Goldman Sachs est une des principales banques d’investissement américaines, avec un chiffre d’affaires de 46 milliards de dollars en 2010. C’est sans doute la plus symbolique des excès de la finance moderne, tant son histoire est émaillée de scandales.
Créée en 1869, la banque Marcus Goldman & Co (du nom de son fondateur) est devenue Goldman Sachs lorsque son successeur, Samuel Sachs, en a pris les rênes. Dès le début du 20ème siècle, elle se distingue en réalisant d’introductions en Bourse majeures, comme celle du groupe de distribution Sears, Robuck and Co. L’entreprise sort très affaiblie de la crise de 1929, sa réputation étant pour longtemps ternie par les procès intentés par certains clients à cause d’un produit financier très spéculatif commercialisé peu avant le krach. Goldman Sachs est remise sur les rails par Sydney Weinberg, un self made man qui dirige la banque entre 1930 et 1969. C’est durant cette période que les activités de trading se développent, notamment sous l’influence de Gus Levy, qui succèdera à Weinberg à la tête de Goldman Sachs. Le début de sa présidence est marqué par un nouveau scandale, le nom de Goldman Sachs se retrouvant lié à la méga-faillite de la compagnie ferroviaire Penn Central, en 1970.

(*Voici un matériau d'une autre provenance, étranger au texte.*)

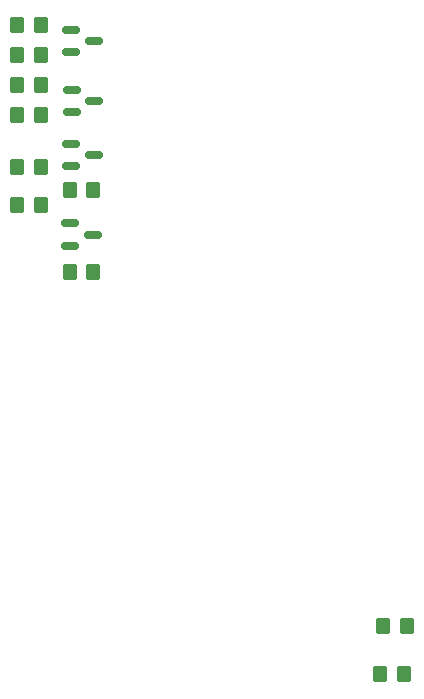
<source format=gbr>
%TF.GenerationSoftware,KiCad,Pcbnew,8.0.2-1*%
%TF.CreationDate,2024-10-23T15:46:43-04:00*%
%TF.ProjectId,Airbrake_ComputeBoard,41697262-7261-46b6-955f-436f6d707574,rev?*%
%TF.SameCoordinates,Original*%
%TF.FileFunction,Paste,Top*%
%TF.FilePolarity,Positive*%
%FSLAX46Y46*%
G04 Gerber Fmt 4.6, Leading zero omitted, Abs format (unit mm)*
G04 Created by KiCad (PCBNEW 8.0.2-1) date 2024-10-23 15:46:43*
%MOMM*%
%LPD*%
G01*
G04 APERTURE LIST*
G04 Aperture macros list*
%AMRoundRect*
0 Rectangle with rounded corners*
0 $1 Rounding radius*
0 $2 $3 $4 $5 $6 $7 $8 $9 X,Y pos of 4 corners*
0 Add a 4 corners polygon primitive as box body*
4,1,4,$2,$3,$4,$5,$6,$7,$8,$9,$2,$3,0*
0 Add four circle primitives for the rounded corners*
1,1,$1+$1,$2,$3*
1,1,$1+$1,$4,$5*
1,1,$1+$1,$6,$7*
1,1,$1+$1,$8,$9*
0 Add four rect primitives between the rounded corners*
20,1,$1+$1,$2,$3,$4,$5,0*
20,1,$1+$1,$4,$5,$6,$7,0*
20,1,$1+$1,$6,$7,$8,$9,0*
20,1,$1+$1,$8,$9,$2,$3,0*%
G04 Aperture macros list end*
%ADD10RoundRect,0.250000X-0.350000X-0.450000X0.350000X-0.450000X0.350000X0.450000X-0.350000X0.450000X0*%
%ADD11RoundRect,0.250000X0.350000X0.450000X-0.350000X0.450000X-0.350000X-0.450000X0.350000X-0.450000X0*%
%ADD12RoundRect,0.150000X-0.587500X-0.150000X0.587500X-0.150000X0.587500X0.150000X-0.587500X0.150000X0*%
G04 APERTURE END LIST*
D10*
%TO.C,R9*%
X145050000Y-73025000D03*
X147050000Y-73025000D03*
%TD*%
D11*
%TO.C,R2*%
X177800000Y-125476000D03*
X175800000Y-125476000D03*
%TD*%
D10*
%TO.C,R10*%
X145050000Y-70485000D03*
X147050000Y-70485000D03*
%TD*%
%TO.C,R7*%
X145050000Y-78105000D03*
X147050000Y-78105000D03*
%TD*%
D12*
%TO.C,Q4*%
X149636000Y-72832000D03*
X151511000Y-71882000D03*
X149636000Y-70932000D03*
%TD*%
D10*
%TO.C,R8*%
X145050000Y-75565000D03*
X147050000Y-75565000D03*
%TD*%
D12*
%TO.C,Q3*%
X149714500Y-77912000D03*
X151589500Y-76962000D03*
X149714500Y-76012000D03*
%TD*%
D11*
%TO.C,R1*%
X178054000Y-121412000D03*
X176054000Y-121412000D03*
%TD*%
D12*
%TO.C,Q1*%
X149557500Y-89215000D03*
X151432500Y-88265000D03*
X149557500Y-87315000D03*
%TD*%
D10*
%TO.C,R6*%
X145050000Y-82550000D03*
X147050000Y-82550000D03*
%TD*%
%TO.C,R4*%
X145050000Y-85725000D03*
X147050000Y-85725000D03*
%TD*%
D11*
%TO.C,R3*%
X151495000Y-91440000D03*
X149495000Y-91440000D03*
%TD*%
%TO.C,R5*%
X151495000Y-84455000D03*
X149495000Y-84455000D03*
%TD*%
D12*
%TO.C,Q2*%
X149636000Y-82484000D03*
X151511000Y-81534000D03*
X149636000Y-80584000D03*
%TD*%
M02*

</source>
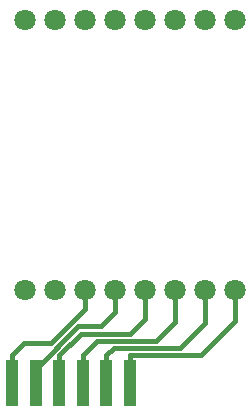
<source format=gbr>
%TF.GenerationSoftware,KiCad,Pcbnew,5.1.10-88a1d61d58~90~ubuntu20.04.1*%
%TF.CreationDate,2021-11-13T21:20:41-05:00*%
%TF.ProjectId,d1shield,64317368-6965-46c6-942e-6b696361645f,rev?*%
%TF.SameCoordinates,Original*%
%TF.FileFunction,Copper,L2,Bot*%
%TF.FilePolarity,Positive*%
%FSLAX46Y46*%
G04 Gerber Fmt 4.6, Leading zero omitted, Abs format (unit mm)*
G04 Created by KiCad (PCBNEW 5.1.10-88a1d61d58~90~ubuntu20.04.1) date 2021-11-13 21:20:41*
%MOMM*%
%LPD*%
G01*
G04 APERTURE LIST*
%TA.AperFunction,ComponentPad*%
%ADD10C,1.800000*%
%TD*%
%TA.AperFunction,ConnectorPad*%
%ADD11R,1.000000X4.000000*%
%TD*%
%TA.AperFunction,Conductor*%
%ADD12C,0.400000*%
%TD*%
G04 APERTURE END LIST*
D10*
%TO.P,U1,16*%
%TO.N,Net-(U1-Pad16)*%
X118110000Y-97270000D03*
%TO.P,U1,1*%
%TO.N,Net-(U1-Pad1)*%
X118110000Y-120130000D03*
%TO.P,U1,15*%
%TO.N,Net-(U1-Pad15)*%
X120650000Y-97270000D03*
%TO.P,U1,2*%
%TO.N,Net-(U1-Pad2)*%
X120650000Y-120130000D03*
%TO.P,U1,14*%
%TO.N,Net-(J2-Pad1)*%
X123190000Y-97270000D03*
%TO.P,U1,3*%
%TO.N,Net-(J1-Pad1)*%
X123190000Y-120130000D03*
%TO.P,U1,13*%
%TO.N,Net-(J2-Pad2)*%
X125730000Y-97270000D03*
%TO.P,U1,4*%
%TO.N,Net-(J1-Pad2)*%
X125730000Y-120130000D03*
%TO.P,U1,12*%
%TO.N,Net-(J2-Pad3)*%
X128270000Y-97270000D03*
%TO.P,U1,5*%
%TO.N,Net-(J1-Pad3)*%
X128270000Y-120130000D03*
%TO.P,U1,11*%
%TO.N,Net-(J2-Pad4)*%
X130810000Y-97270000D03*
%TO.P,U1,6*%
%TO.N,Net-(J1-Pad4)*%
X130810000Y-120130000D03*
%TO.P,U1,10*%
%TO.N,Net-(J2-Pad5)*%
X133350000Y-97270000D03*
%TO.P,U1,7*%
%TO.N,Net-(J1-Pad5)*%
X133350000Y-120130000D03*
%TO.P,U1,9*%
%TO.N,Net-(J2-Pad6)*%
X135890000Y-97270000D03*
%TO.P,U1,8*%
%TO.N,Net-(J1-Pad6)*%
X135890000Y-120130000D03*
%TD*%
D11*
%TO.P,J1,1*%
%TO.N,Net-(J1-Pad1)*%
X117000000Y-128000000D03*
%TO.P,J1,6*%
%TO.N,Net-(J1-Pad6)*%
X127000000Y-128000000D03*
%TO.P,J1,5*%
%TO.N,Net-(J1-Pad5)*%
X125000000Y-128000000D03*
%TO.P,J1,4*%
%TO.N,Net-(J1-Pad4)*%
X123000000Y-128000000D03*
%TO.P,J1,2*%
%TO.N,Net-(J1-Pad2)*%
X119000000Y-128000000D03*
%TO.P,J1,3*%
%TO.N,Net-(J1-Pad3)*%
X121000000Y-128000000D03*
%TD*%
D12*
%TO.N,Net-(J1-Pad1)*%
X117000000Y-125600000D02*
X117000000Y-128000000D01*
X118000000Y-124600000D02*
X117000000Y-125600000D01*
X120302916Y-124600000D02*
X118000000Y-124600000D01*
X123190000Y-121712916D02*
X120302916Y-124600000D01*
X123190000Y-120130000D02*
X123190000Y-121712916D01*
%TO.N,Net-(J1-Pad6)*%
X127000000Y-125600000D02*
X127025010Y-125574990D01*
X127000000Y-128000000D02*
X127000000Y-125600000D01*
X127025010Y-125574990D02*
X133025010Y-125574990D01*
X135890000Y-122710000D02*
X135890000Y-120130000D01*
X133025010Y-125574990D02*
X135890000Y-122710000D01*
%TO.N,Net-(J1-Pad5)*%
X125000000Y-125600000D02*
X125625020Y-124974980D01*
X125000000Y-128000000D02*
X125000000Y-125600000D01*
X125625020Y-124974980D02*
X131225020Y-124974980D01*
X133350000Y-122850000D02*
X133350000Y-120130000D01*
X131225020Y-124974980D02*
X133350000Y-122850000D01*
%TO.N,Net-(J1-Pad4)*%
X123000000Y-125600000D02*
X124225030Y-124374970D01*
X123000000Y-128000000D02*
X123000000Y-125600000D01*
X124225030Y-124374970D02*
X129225030Y-124374970D01*
X130810000Y-122790000D02*
X130810000Y-120130000D01*
X129225030Y-124374970D02*
X130810000Y-122790000D01*
%TO.N,Net-(J1-Pad2)*%
X119000000Y-128000000D02*
X119000000Y-126751458D01*
X119000000Y-126751458D02*
X122576508Y-123174950D01*
X122576508Y-123174950D02*
X124525050Y-123174950D01*
X125730000Y-121970000D02*
X125730000Y-120130000D01*
X124525050Y-123174950D02*
X125730000Y-121970000D01*
%TO.N,Net-(J1-Pad3)*%
X121000000Y-128000000D02*
X121000000Y-126500000D01*
X121000000Y-125600000D02*
X122825040Y-123774960D01*
X121000000Y-128000000D02*
X121000000Y-125600000D01*
X122825040Y-123774960D02*
X127025040Y-123774960D01*
X128270000Y-122530000D02*
X128270000Y-120130000D01*
X127025040Y-123774960D02*
X128270000Y-122530000D01*
%TD*%
M02*

</source>
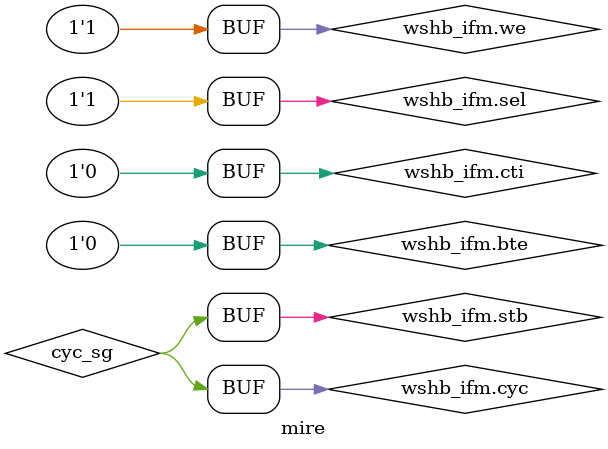
<source format=sv>
module mire #(parameter HDISP = 800 ,
	      parameter VDISP = 480 )
	   (wshb_if.master wshb_ifm);
	
logic [5:0]compt_main; //Compteur pour laisser la main chaque 64 cycles

logic cyc_sg;


//Processus pour compter et laisser la main a chaque 64 cycles
always_ff @(posedge wshb_ifm.clk or posedge wshb_ifm.rst)
	if(wshb_ifm.rst)
	begin
		compt_main <= 0;
		cyc_sg <= 0;
	end

	else
	begin
		if(compt_main == 63)
		begin
			compt_main <= 0;
			cyc_sg <= 0;
		end
		else
			cyc_sg <= 1;
		if(wshb_ifm.ack)
			compt_main <= compt_main +1;
	end


//Compteur de pixels et lignes
logic [$clog2(HDISP)-1:0] pix_cmpt;
logic [$clog2(VDISP)-1:0] line_cmpt;

//Processus pour compter pixels et lignes
always_ff @(posedge wshb_ifm.clk or posedge wshb_ifm.rst)
	if(wshb_ifm.rst)
	begin
		pix_cmpt <= 0;
		line_cmpt <= 0;
	end
	else if(wshb_ifm.ack)
	begin
		if(pix_cmpt == HDISP-1)
		begin
			pix_cmpt <= 0;
			if(line_cmpt == VDISP -1)
				line_cmpt <= 0;
			else
				line_cmpt <= line_cmpt +1;
		end
		else
			pix_cmpt <= pix_cmpt +1;
	end



//Processus pour incrementer l'adresse
always_ff @(posedge wshb_ifm.clk or posedge wshb_ifm.rst)
	if(wshb_ifm.rst)
		wshb_ifm.adr <= 0;
	else if(wshb_ifm.ack)
		if(wshb_ifm.adr == 4*(HDISP*VDISP -1))
			wshb_ifm.adr <= '0;
		else
			wshb_ifm.adr <= wshb_ifm.adr + 4;



assign wshb_ifm.cti = '0;
assign wshb_ifm.bte = '0;
assign wshb_ifm.we = 1'b1;
assign wshb_ifm.sel = 4'b1111;

//Cyc et Stb passent à 0 chaque fois que le compteur passe à 0
assign wshb_ifm.cyc = cyc_sg;
assign wshb_ifm.stb = cyc_sg;




assign wshb_ifm.dat_ms = ((line_cmpt % 16 == 0) || (pix_cmpt % 16 == 0)) ? 32'h00ffffff : 32'h00000000;

endmodule

</source>
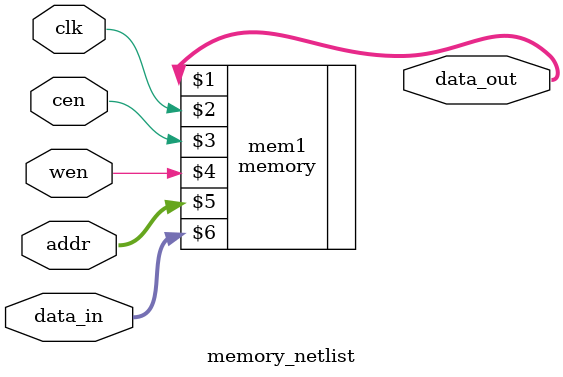
<source format=v>

`timescale 1 ns/1 ps
`celldefine
module memory_netlist (data_out, clk, cen, wen, addr, data_in);
  
   output [15:0]            data_out;
   input                    clk;
   input                    cen;
   input                    wen;
   input [6:0]              addr;
   input [15:0]             data_in;
   
   memory mem1 (data_out, clk, cen, wen, addr, data_in);

endmodule
`endcelldefine

</source>
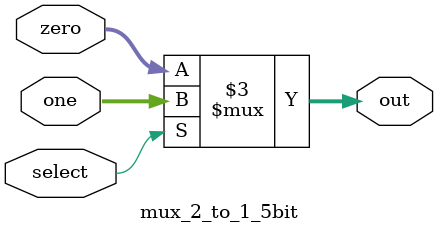
<source format=v>
`timescale 1ns / 1ps


module mux_2_to_1_5bit(
    input wire [4:0] zero,
    input wire [4:0] one,
    input select,
    output reg [4:0] out
    );
    
    // Whenever an input changes, perform the multiplexing task
    always @(zero, one, select) begin
        if (select) out <= one;
        else out <= zero;
    end
endmodule

</source>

Aujourd’hui, les activités liées aux marchés financiers (trading, gestion d’actifs) sont très largement dominantes dans l’activité de la banque par rapport aux activités de fusions-acquisitions. A l’occasion de la crise des subprimes, Goldman Sachs a de nouveau été épinglé, du fait de son rôle important dans le marché des crédits hypothécaires, à l’origine de la crise. Un rapport du Sénat américain met ainsi en évidence de nombreux conflits d’intérêt, comme dans l’affaire Abacus, la banque vendant des produits à ses clients tout en prenant simultanément des paris en sens inverse. Son nom apparaît aussi dans l’affaire de la quasi-faillite d’AIG.
Goldman Sachs symbolise plus qu’aucune autre banque la toute-puissance du secteur financier et un documentaire lui étant consacré s’appelle d’ailleurs « Les Nouveaux maîtres du monde ». Qui plus est, de nombreux leaders politiques en sont issus, des deux côtés de l’Atlantique, ce qui vaut parfois à l’entreprise le surnom de « Government Sachs ». Parmi ceux-ci, citons le président du conseil italien Mario Monti, le premier ministre grec Loukas Papadimos et plusieurs secrétaires d’Etat américains au Trésor, dont Henry Paulson. C’est ce dernier élabora en septembre 2008 le plan de sauvetage américain du secteur financier, plan dont un des principaux bénéficiaires fut… Goldman Sachs.
Afin de répondre aux nombreuses critiques qui lui sont faites, Goldman Sachs a annoncé en 2010 l’arrêt de certaines activités de trading pour compte propre.